◆ **Work to be completed**: With "Отбеливатели" as the search word, show every line of the material that has it.

◆ **Available data**:
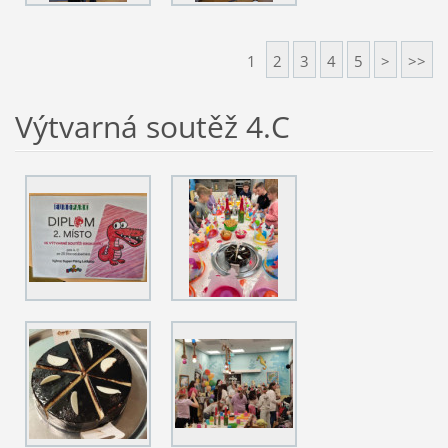
1
2
3
4
5
>
>>
Výtvarná soutěž 4.C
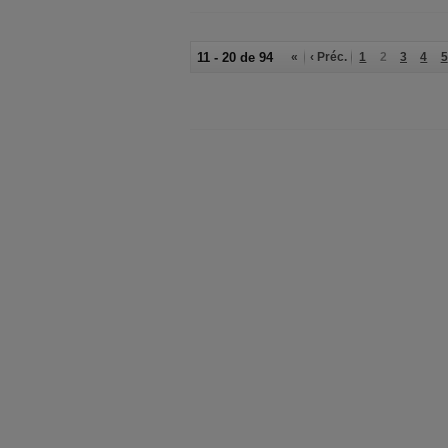
11 - 20 de 94
«
‹ Préc.
1
2
3
4
5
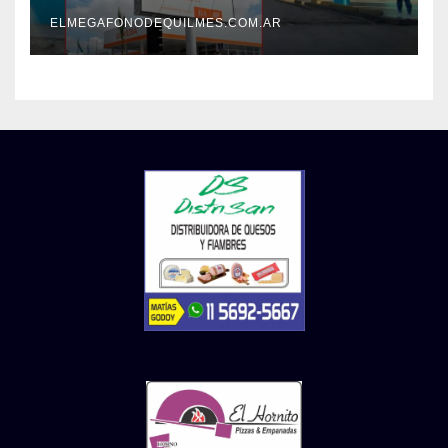
mejoras laborales
ELMEGAFONODEQUILMES.COM.AR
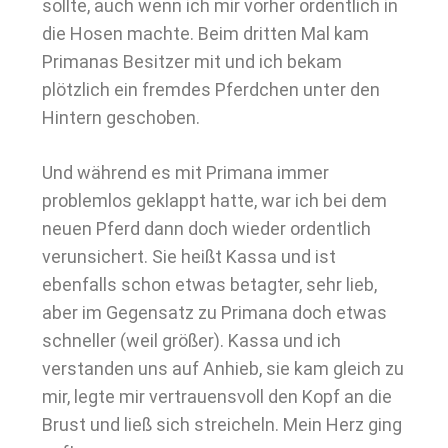
sollte, auch wenn ich mir vorher ordentlich in
die Hosen machte. Beim dritten Mal kam
Primanas Besitzer mit und ich bekam
plötzlich ein fremdes Pferdchen unter den
Hintern geschoben.
Und während es mit Primana immer
problemlos geklappt hatte, war ich bei dem
neuen Pferd dann doch wieder ordentlich
verunsichert. Sie heißt Kassa und ist
ebenfalls schon etwas betagter, sehr lieb,
aber im Gegensatz zu Primana doch etwas
schneller (weil größer). Kassa und ich
verstanden uns auf Anhieb, sie kam gleich zu
mir, legte mir vertrauensvoll den Kopf an die
Brust und ließ sich streicheln. Mein Herz ging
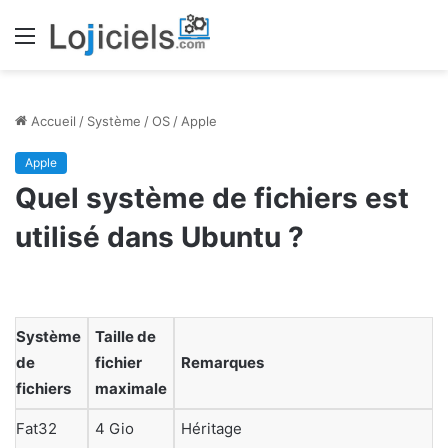
Menu
Accueil
/
Système
/
OS
/
Apple
Apple
Quel système de fichiers est
utilisé dans Ubuntu ?
Système
Taille de
de
fichier
Remarques
fichiers
maximale
Fat32
4 Gio
Héritage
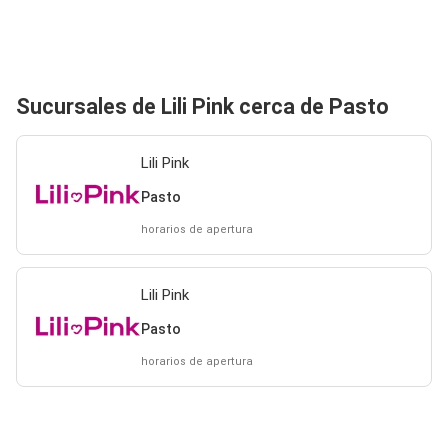
Sucursales de Lili Pink cerca de Pasto
Lili Pink
Pasto
horarios de apertura
Lili Pink
Pasto
horarios de apertura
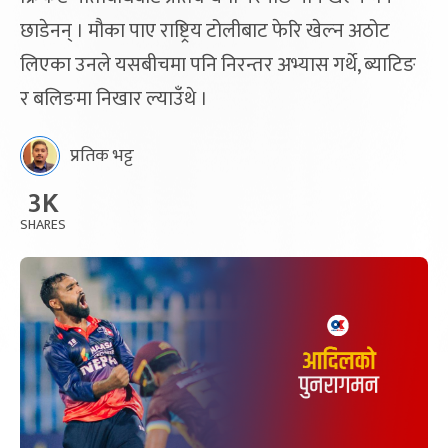
छाडेनन् । मौका पाए राष्ट्रिय टोलीबाट फेरि खेल्न अठोट
लिएका उनले यसबीचमा पनि निरन्तर अभ्यास गर्थे, ब्याटिङ
र बलिङमा निखार ल्याउँथे ।
प्रतिक भट्ट
3K
SHARES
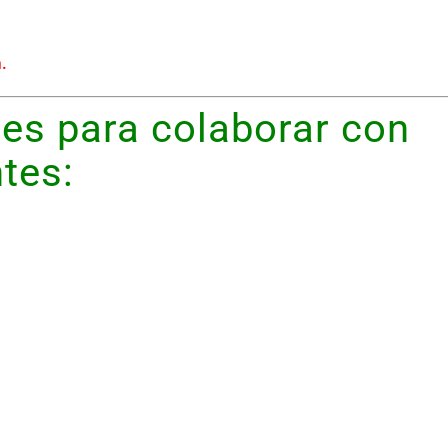
n
.
es para colaborar con
tes:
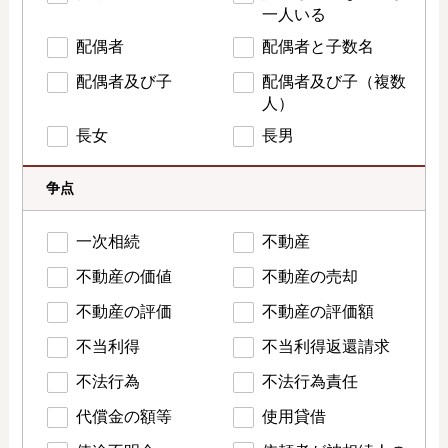
一人いる
配偶者
配偶者と子数名
配偶者及び子
配偶者及び子（複数
人）
長女
長男
争点
一次相続
不動産
不動産の価値
不動産の売却
不動産の評価
不動産の評価額
不当利得
不当利得返還請求
不法行為
不法行為責任
代償金の額等
使用貸借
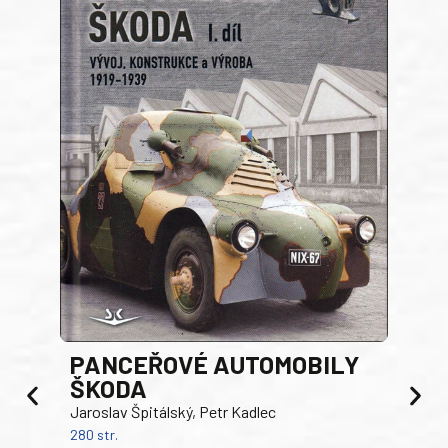
PANCEŘOVÉ AUTOMOBILY
ŠKODA
TA
Jaroslav Špitálský, Petr Kadlec
Ben
280 str.
352 s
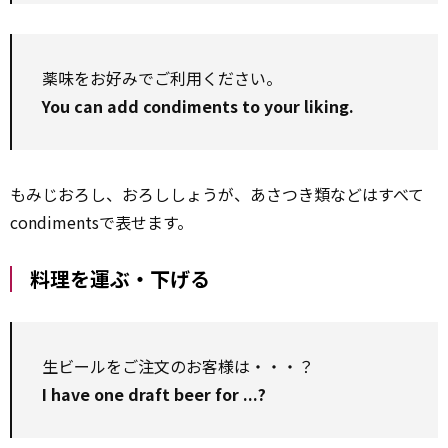
薬味をお好みでご利用ください。
You can add condiments to your liking.
もみじおろし、おろししょうが、あさつき類などはすべて
condimentsで表せます。
料理を運ぶ・下げる
生ビールをご注文のお客様は・・・？
I have one draft beer for ...?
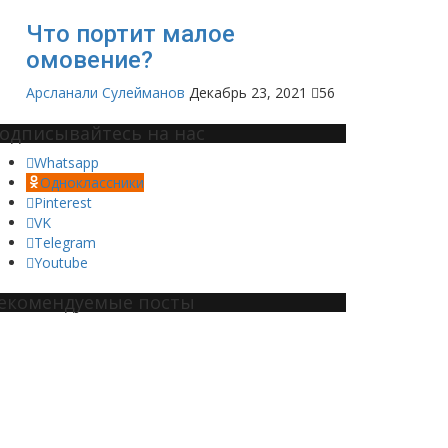
Что портит малое
омовение?
Арсланали Сулейманов
Декабрь 23, 2021
56
одписывайтесь на нас
Whatsapp
Одноклассники
Pinterest
VK
Telegram
Youtube
екомендуемые посты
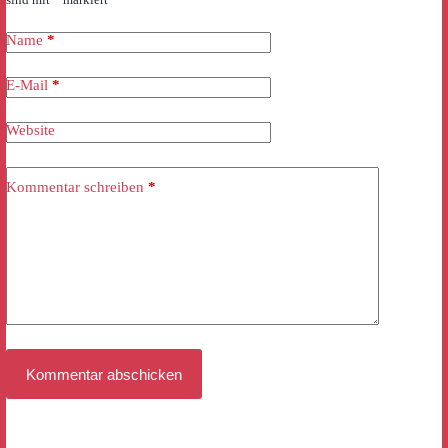
Name
*
E-Mail
*
Website
Kommentar schreiben
*
Kommentar abschicken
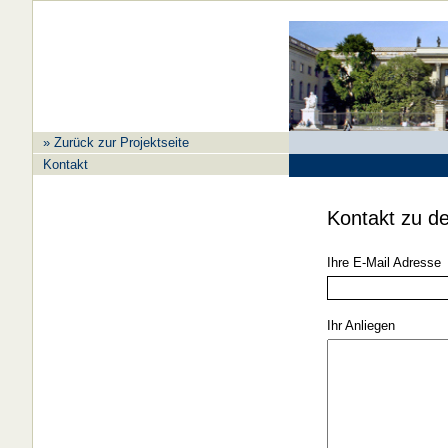
» Zurück zur Projektseite
Kontakt
Kontakt zu de
Ihre E-Mail Adresse
Ihr Anliegen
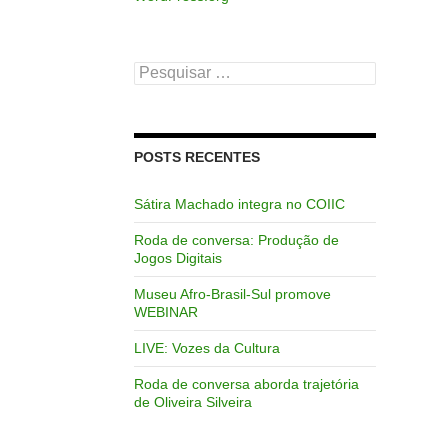
Pesquisar
por:
POSTS RECENTES
Sátira Machado integra no COIIC
Roda de conversa: Produção de
Jogos Digitais
Museu Afro-Brasil-Sul promove
WEBINAR
LIVE: Vozes da Cultura
Roda de conversa aborda trajetória
de Oliveira Silveira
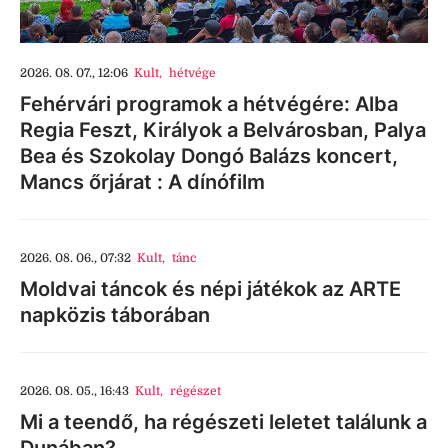
2026. 08. 07., 12:06
Kult
,
hétvége
Fehérvári programok a hétvégére: Alba
Regia Feszt, Királyok a Belvárosban, Palya
Bea és Szokolay Dongó Balázs koncert,
Mancs őrjárat : A dínófilm
2026. 08. 06., 07:32
Kult
,
tánc
Moldvai táncok és népi játékok az ARTE
napközis táborában
2026. 08. 05., 16:43
Kult
,
régészet
Mi a teendő, ha régészeti leletet találunk a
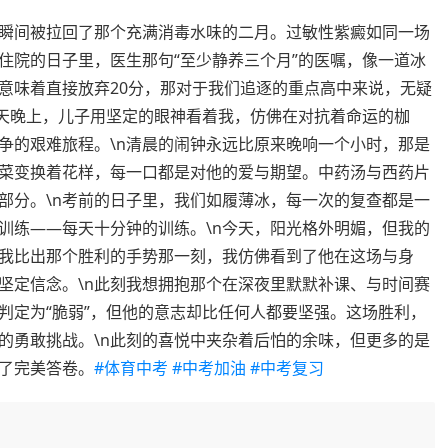
瞬间被拉回了那个充满消毒水味的二月。过敏性紫癜如同一场
住院的日子里，医生那句“至少静养三个月”的医嘱，像一道冰
意味着直接放弃20分，那对于我们追逐的重点高中来说，无疑
那天晚上，儿子用坚定的眼神看着我，仿佛在对抗着命运的枷
争的艰难旅程。\n清晨的闹钟永远比原来晚响一个小时，那是
菜变换着花样，每一口都是对他的爱与期望。中药汤与西药片
部分。\n考前的日子里，我们如履薄冰，每一次的复查都是一
训练——每天十分钟的训练。\n今天，阳光格外明媚，但我的
我比出那个胜利的手势那一刻，我仿佛看到了他在这场与身
坚定信念。\n此刻我想拥抱那个在深夜里默默补课、与时间赛
判定为“脆弱”，但他的意志却比任何人都要坚强。这场胜利，
的勇敢挑战。\n此刻的喜悦中夹杂着后怕的余味，但更多的是
了完美答卷。
#体育中考
#中考加油
#中考复习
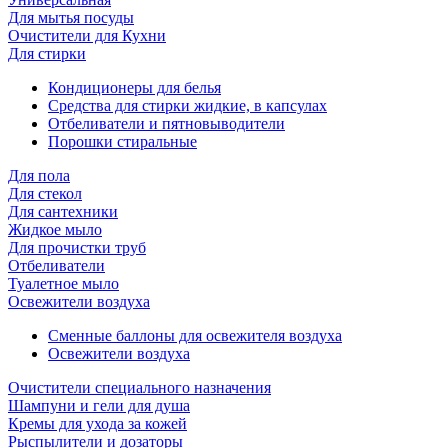
Для мытья посуды
Очиcтители для Кухни
Для стирки
Кондиционеры для белья
Средства для стирки жидкие, в капсулах
Отбеливатели и пятновыводители
Порошки стиральные
Для пола
Для стекол
Для сантехники
Жидкое мыло
Для прочистки труб
Отбеливатели
Туалетное мыло
Освежители воздуха
Сменные баллоны для освежителя воздуха
Освежители воздуха
Очистители специального назначения
Шампуни и гели для душа
Кремы для ухода за кожей
Рыспылители и дозаторы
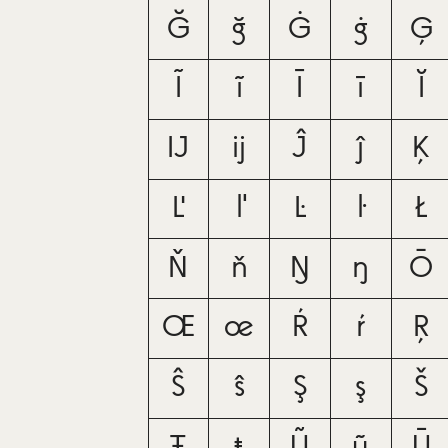
Ğ
ğ
Ġ
ġ
Ģ
Ĩ
ĩ
Ī
ī
Ĭ
Ĳ
ĳ
Ĵ
ĵ
Ķ
Ľ
ľ
Ŀ
ŀ
Ł
Ň
ň
Ŋ
ŋ
Ō
Œ
œ
Ŕ
ŕ
Ŗ
Ŝ
ŝ
Ş
ş
Š
Ŧ
ŧ
Ũ
ũ
Ū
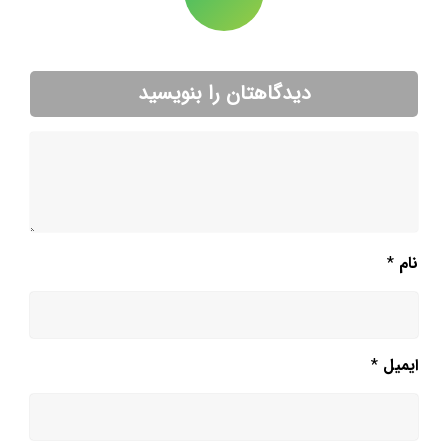
دیدگاهتان را بنویسید
نام
*
ایمیل
*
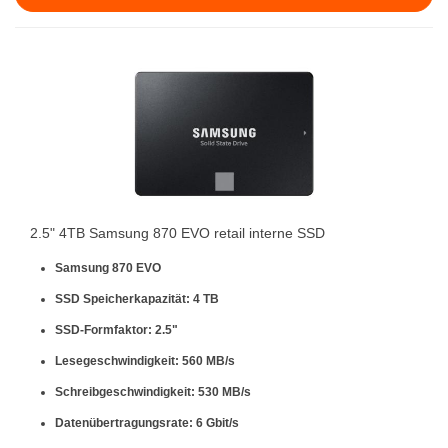
2.5" 4TB Samsung 870 EVO retail interne SSD
Samsung 870 EVO
SSD Speicherkapazität: 4 TB
SSD-Formfaktor: 2.5"
Lesegeschwindigkeit: 560 MB/s
Schreibgeschwindigkeit: 530 MB/s
Datenübertragungsrate: 6 Gbit/s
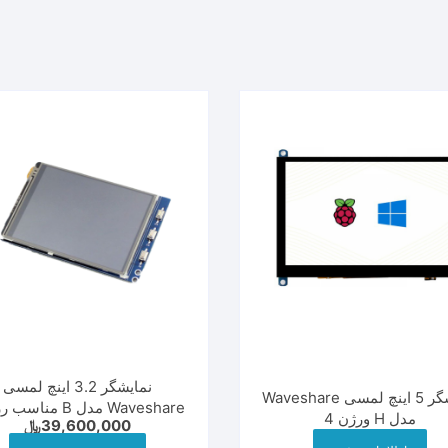
نمایشگر 3.2 اینچ لمسی
نمایشگر 5 اینچ لمسی Waveshare
Waveshare مدل B منا
مدل H ورژن 4
39,600,000
﷼
پای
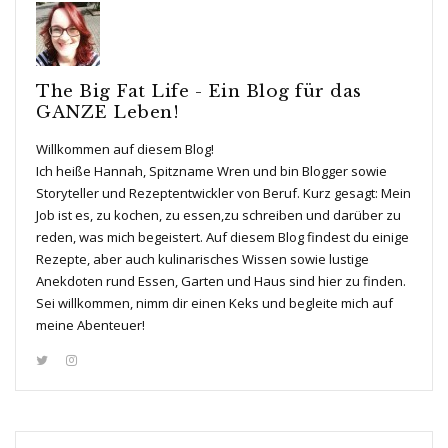
The Big Fat Life - Ein Blog für das
GANZE Leben!
Willkommen auf diesem Blog!
Ich heiße Hannah, Spitzname Wren und bin Blogger sowie
Storyteller und Rezeptentwickler von Beruf. Kurz gesagt: Mein
Job ist es, zu kochen, zu essen,zu schreiben und darüber zu
reden, was mich begeistert. Auf diesem Blog findest du einige
Rezepte, aber auch kulinarisches Wissen sowie lustige
Anekdoten rund Essen, Garten und Haus sind hier zu finden.
Sei willkommen, nimm dir einen Keks und begleite mich auf
meine Abenteuer!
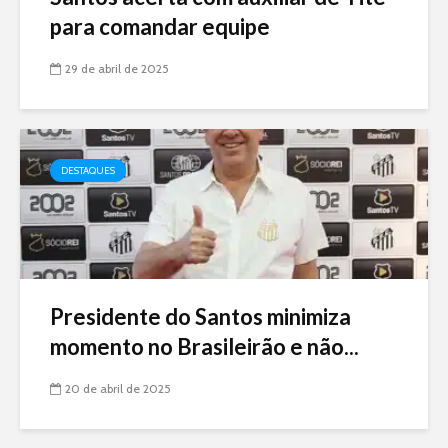
para comandar equipe
29 de abril de 2025
DESTAQUES
Presidente do Santos minimiza
momento no Brasileirão e não...
20 de abril de 2025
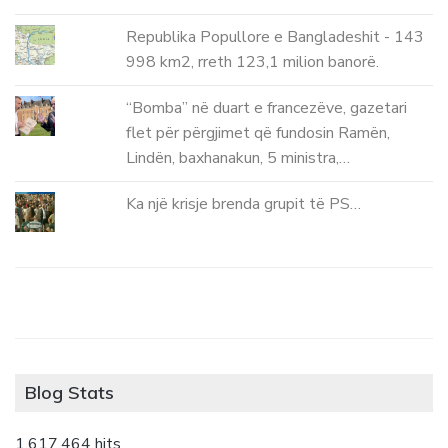
Republika Popullore e Bangladeshit - 143
998 km2, rreth 123,1 milion banorë.
“Bomba” në duart e francezëve, gazetari
flet për përgjimet që fundosin Ramën,
Lindën, baxhanakun, 5 ministra,…
Ka një krisje brenda grupit të PS…
Blog Stats
1,617,464 hits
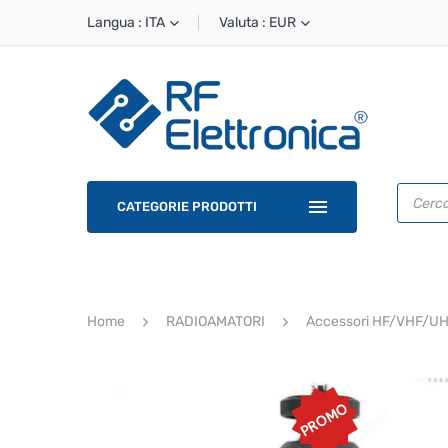
Langua : ITA
Valuta : EUR
Ricerca
prodotti
CATEGORIE PRODOTTI
Home
RADIOAMATORI
Accessori HF/VHF/U
PROMO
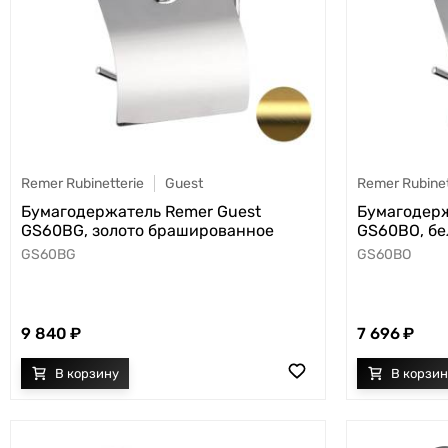
Remer Rubinetterie
Guest
Remer Rubinet
Бумагодержатель Remer Guest
Бумагодерж
GS60BG, золото брашированное
GS60BO, бе
GS60BG
GS60BO
9 840
7 696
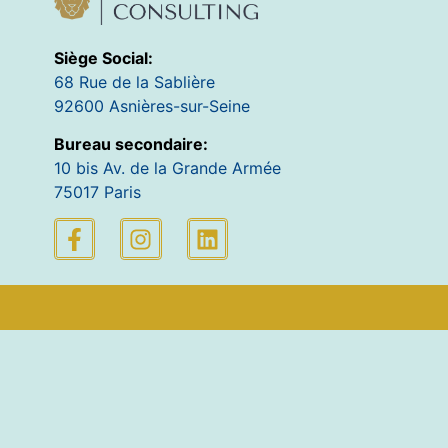
Siège Social:
68 Rue de la Sablière
92600 Asnières-sur-Seine
Bureau secondaire:
10 bis Av. de la Grande Armée
75017 Paris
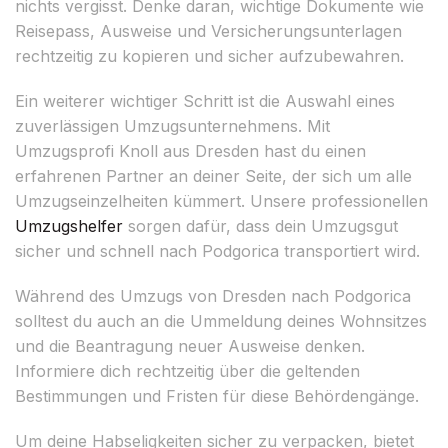
nichts vergisst. Denke daran, wichtige Dokumente wie
Reisepass, Ausweise und Versicherungsunterlagen
rechtzeitig zu kopieren und sicher aufzubewahren.
Ein weiterer wichtiger Schritt ist die Auswahl eines
zuverlässigen Umzugsunternehmens. Mit
Umzugsprofi Knoll aus Dresden hast du einen
erfahrenen Partner an deiner Seite, der sich um alle
Umzugseinzelheiten kümmert. Unsere professionellen
Umzugshelfer
sorgen dafür, dass dein Umzugsgut
sicher und schnell nach Podgorica transportiert wird.
Während des Umzugs von Dresden nach Podgorica
solltest du auch an die Ummeldung deines Wohnsitzes
und die Beantragung neuer Ausweise denken.
Informiere dich rechtzeitig über die geltenden
Bestimmungen und Fristen für diese Behördengänge.
Um deine Habseligkeiten sicher zu verpacken, bietet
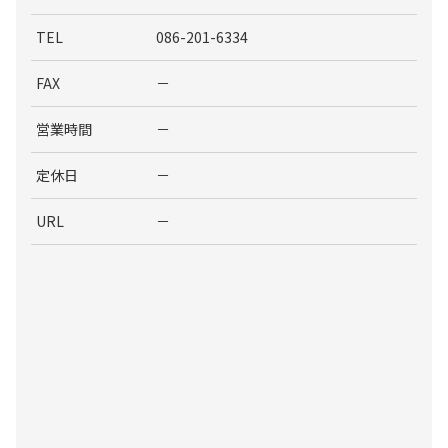
TEL
086-201-6334
FAX
－
営業時間
－
定休日
－
URL
－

◆ **Task output**:
Отбеливатели и пятновыводители
Отбеливатели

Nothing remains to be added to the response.